Babraham and Wellcome Sanger Institutes partnered in a major research project and discovered a connection between the genome’s non-protein coding ‘dark matter’ region and autoimmune or allergic diseases.
A recent article about the project was published by Science Magazine and the journal Nature. The project has identified a new target for treating inflammatory diseases.
The genetic foundation of people being susceptible to diseases such as ulcerative colitis, Crohn’s disease, asthma, and type 1 diabetes is now focused on a region of chromosome 11.
What is a Genome?
The genome resides in each cell containing a nucleus. It includes noncoding DNA and coding regions of genes.
The paradigm goes something like this:
- Each human genome contains over three billion chemically attached nucleic acids called DNA sequence or base pairs
- These base pairs are contained in the twenty-three pairs of tiny spaghetti-like structures called chromosomes that are in the nucleus of all cells
- Each chromosome holds hundreds to many thousands of genes. The gene is a string of DNA. It contains instructions to make proteins
- The proteins perform functions in our cells
- The genome is the entire set of DNA and that includes its genes
- DNA contains a chemical code that guides our development, health, and growth.
What is Gene Expression
When the instructions in our DNA are converted into a protein, the process is called “gene expression.”

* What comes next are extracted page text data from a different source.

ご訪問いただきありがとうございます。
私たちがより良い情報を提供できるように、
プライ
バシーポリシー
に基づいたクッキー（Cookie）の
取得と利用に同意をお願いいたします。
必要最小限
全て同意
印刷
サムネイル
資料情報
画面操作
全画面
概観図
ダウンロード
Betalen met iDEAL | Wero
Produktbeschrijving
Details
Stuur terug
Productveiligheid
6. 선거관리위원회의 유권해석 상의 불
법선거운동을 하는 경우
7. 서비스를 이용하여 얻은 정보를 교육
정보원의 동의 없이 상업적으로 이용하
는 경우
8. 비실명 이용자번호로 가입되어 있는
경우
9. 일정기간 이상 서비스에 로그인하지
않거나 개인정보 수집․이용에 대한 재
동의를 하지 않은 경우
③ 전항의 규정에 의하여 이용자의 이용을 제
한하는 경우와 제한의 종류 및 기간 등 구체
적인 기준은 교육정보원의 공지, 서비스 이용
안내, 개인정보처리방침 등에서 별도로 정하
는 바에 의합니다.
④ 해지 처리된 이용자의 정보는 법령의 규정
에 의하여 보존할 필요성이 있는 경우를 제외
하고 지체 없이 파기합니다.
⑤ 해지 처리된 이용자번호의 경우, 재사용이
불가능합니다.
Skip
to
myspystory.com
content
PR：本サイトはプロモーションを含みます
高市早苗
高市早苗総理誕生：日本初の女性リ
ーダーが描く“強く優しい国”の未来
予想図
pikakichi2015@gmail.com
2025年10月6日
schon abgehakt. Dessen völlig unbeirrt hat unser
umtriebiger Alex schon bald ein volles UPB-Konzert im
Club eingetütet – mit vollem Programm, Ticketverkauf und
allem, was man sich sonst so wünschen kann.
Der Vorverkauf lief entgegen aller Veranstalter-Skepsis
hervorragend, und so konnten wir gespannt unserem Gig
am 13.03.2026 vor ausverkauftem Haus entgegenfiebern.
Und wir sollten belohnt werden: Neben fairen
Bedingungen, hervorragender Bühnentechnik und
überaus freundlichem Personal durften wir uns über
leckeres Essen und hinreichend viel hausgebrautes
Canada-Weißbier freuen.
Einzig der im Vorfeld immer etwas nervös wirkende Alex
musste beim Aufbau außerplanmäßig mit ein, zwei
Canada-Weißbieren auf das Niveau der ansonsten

The Human Genome Project (HGP) of 2000
The HGP was an international research project that had a goal of identifying the base pairs that comprise the human DNA. It was intended to also identify and map all the genes of the human genome. It still holds the distinction of being the world’s largest biological project.
During the project, the researchers mapped the unique “human genome” of a number of individuals. They assembled the genomes together in order to complete an entire sequence for each chromosome. It is for that reason that the completed human genome is a mosaic and does not represent any particular individual.
The researchers searched for the genome’s functional protein-coding units (genes) but found only one percent of the three billion DNA base pairs.
The majority of the genome (99%) is called non-coding DNA or the dark matter region. The non-coding DNA does not contain instructions for producing proteins.
But it is now evident to the scientists that some of the non-coding DNA may be critical to cell function, especially with regard to controlling gene activity.
About the Dark Matter
After decades of research, scientists discovered that the majority of genetic variations that affect a person’s susceptibility to complex allergic and immune diseases are situated in areas in the genome that do not encode proteins. This is the dark matter. It does not give scientists a clear target to investigate or to develop treatments.
About Enhancers
One of the researchers, Dr. Roychoudhuri, commented that after decades of research, scientists have been able to identify variations in genomes that cause some people to be more susceptible to a variety of inflammatory diseases.
He adds that on the downside, many immune diseases occur in regions that are non-protein coding. It is therefore very difficult to grasp the implications of a variety of changes.
But advances in sequencing-based methodology show that genetic changes are primarily in regions of DNA called enhancers. These enhancers function as switches to regulate gene expression.
The researchers found an enhancer element called Tregs (cells) that balance immune response during infections. Although Tregs represent only a very small part of the immune system, they are essential and mediate excessive inflammation.
In one of the experiments, the scientists demonstrated that when the enhancer element was deleted, that triggered inflammation in the lining of the colon.
Scientists are still optimistic that this type of study will link them to genetic switches and the genes that the switches control found in non-coding areas.
This has the potential to discover new cell types and the genes associated with disease biology. But mainly it will lead to new targets in therapeutic development.